• [Work to do]
1) Return the passage of the Independence progress Q&A from "Independence Mayor Don" to "site to date?", word for word.
2) According to the Independence progress Q&A, why does the renewal of the parks and stormwater sales tax count as a sign of progress? Answer in one to three sentences.
3) Write what comes next in the Independence progress Q&A, picking up after its last sentence.

• [Document segment]
###
Independence Mayor Don Reimal, along with city officials from public works, community development and economic development, answered the following questions surrounding past, present and future progress across Independence.
What do you think qualified as the biggest sign of progress in Independence during 2010?
Progress requires and reflects a spirit of community, of people working together. The overwhelming public support for the renewal of the parks and stormwater sales tax is a tremendous sign of progress. It will allow the city to continue to address new and emerging stormwater concerns and to continue to maintain our park facilities in a manner that enhances the quality of life in the community.
What is the city’s role in helping to fill in vacant retail spaces like Hartman Heritage Center? What efforts have taken place by city staff at that site to date?
Independence has been recognized as a leader when it comes to assisting businesses in the permitting process. We help facilitate new businesses looking to locate here, and we work to meet the needs of existing businesses so that they can thrive. In business areas like Hartman Heritage and others across Independence, we meet with owners and brokers to identify and recruit potential tenants.
###
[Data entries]
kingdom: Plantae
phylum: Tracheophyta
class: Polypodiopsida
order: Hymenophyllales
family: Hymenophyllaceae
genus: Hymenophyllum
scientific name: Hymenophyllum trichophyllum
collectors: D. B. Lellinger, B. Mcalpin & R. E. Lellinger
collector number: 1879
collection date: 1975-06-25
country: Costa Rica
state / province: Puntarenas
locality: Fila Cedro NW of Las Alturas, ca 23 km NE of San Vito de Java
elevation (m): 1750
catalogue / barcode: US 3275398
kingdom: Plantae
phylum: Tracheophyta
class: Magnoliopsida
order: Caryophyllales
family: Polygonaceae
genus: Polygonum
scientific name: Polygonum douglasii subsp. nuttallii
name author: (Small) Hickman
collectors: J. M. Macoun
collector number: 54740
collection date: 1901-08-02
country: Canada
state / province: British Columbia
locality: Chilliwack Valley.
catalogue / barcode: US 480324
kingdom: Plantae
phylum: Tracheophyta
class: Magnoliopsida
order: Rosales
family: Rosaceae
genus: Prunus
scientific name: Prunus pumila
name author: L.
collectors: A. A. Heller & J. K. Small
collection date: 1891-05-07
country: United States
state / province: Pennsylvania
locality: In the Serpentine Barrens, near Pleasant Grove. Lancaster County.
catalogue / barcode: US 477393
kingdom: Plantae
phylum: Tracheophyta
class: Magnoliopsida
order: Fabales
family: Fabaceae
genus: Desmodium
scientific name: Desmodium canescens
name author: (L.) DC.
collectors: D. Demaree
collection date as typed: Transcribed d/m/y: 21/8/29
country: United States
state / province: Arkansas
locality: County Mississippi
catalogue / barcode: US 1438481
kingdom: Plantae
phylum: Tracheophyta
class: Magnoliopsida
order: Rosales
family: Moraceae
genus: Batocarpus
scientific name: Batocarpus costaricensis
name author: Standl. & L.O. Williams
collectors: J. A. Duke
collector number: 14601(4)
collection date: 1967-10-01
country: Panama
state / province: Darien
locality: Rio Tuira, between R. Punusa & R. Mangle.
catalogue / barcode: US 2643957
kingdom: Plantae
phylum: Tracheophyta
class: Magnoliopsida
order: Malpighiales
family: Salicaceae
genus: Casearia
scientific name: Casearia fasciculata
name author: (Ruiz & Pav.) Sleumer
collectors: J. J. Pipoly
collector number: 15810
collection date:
###
• [Answers in order]
1)
Independence Mayor Don Reimal, along with city officials from public works, community development and economic development, answered the following questions surrounding past, present and future progress across Independence.
What do you think qualified as the biggest sign of progress in Independence during 2010?
Progress requires and reflects a spirit of community, of people working together. The overwhelming public support for the renewal of the parks and stormwater sales tax is a tremendous sign of progress. It will allow the city to continue to address new and emerging stormwater concerns and to continue to maintain our park facilities in a manner that enhances the quality of life in the community.
What is the city’s role in helping to fill in vacant retail spaces like Hartman Heritage Center? What efforts have taken place by city staff at that site to date?

2) Progress reflects a spirit of community and people working together, and the renewal won overwhelming public support. The tax will also let the city keep addressing new and emerging stormwater concerns and keep maintaining its park facilities in a way that enhances quality of life.

3)
What kind of changes and growth should residents expect when the final portion of Little Blue Parkway opens this fall – and when will such changes begin taking place?
The (City) Council recently approved a $9.3 million contract to extend the Little Blue Parkway almost two miles from Truman Road to Bundschu Road. This will be completed in 2011. When completed, the entire north-south route will reach seven miles from 39th Street to U.S. 24, linking four major roadways: U.S. 40, Interstate 70, Missouri 78 and U.S. 24.
The Little Blue Parkway will open the Little Blue River valley for a variety of development types, including residential, commercial and office space developments. For example, a new elementary school for the Independence School District is in the planning stages on Jackson Drive south of Missouri 78.
How does the city balance revitalizing areas of western Independence with upcoming growth in eastern Independence?
Both geographic areas offer a wide range of development opportunities. Community Development and the Economic Development Division will continue to identify funding opportunities from federal, state and private resources to meet gaps in development. These include increased funding for foreclosure mitigation, enhanced job training programs and improved access to weatherization and other energy conservation measures.
The city works continuously to identify development opportunities in the community. Staff meet with Independence EDC, developers and neighborhood groups to identify market opportunities. Revitalization and new growth offer different potentials but are assisted equally to achieve the result desired by the community.
What progress should Independence residents look for in 2011?
Continued emphasis on new development and redevelopment aimed at stimulating private reinvestment are the cornerstones for the future of Independence.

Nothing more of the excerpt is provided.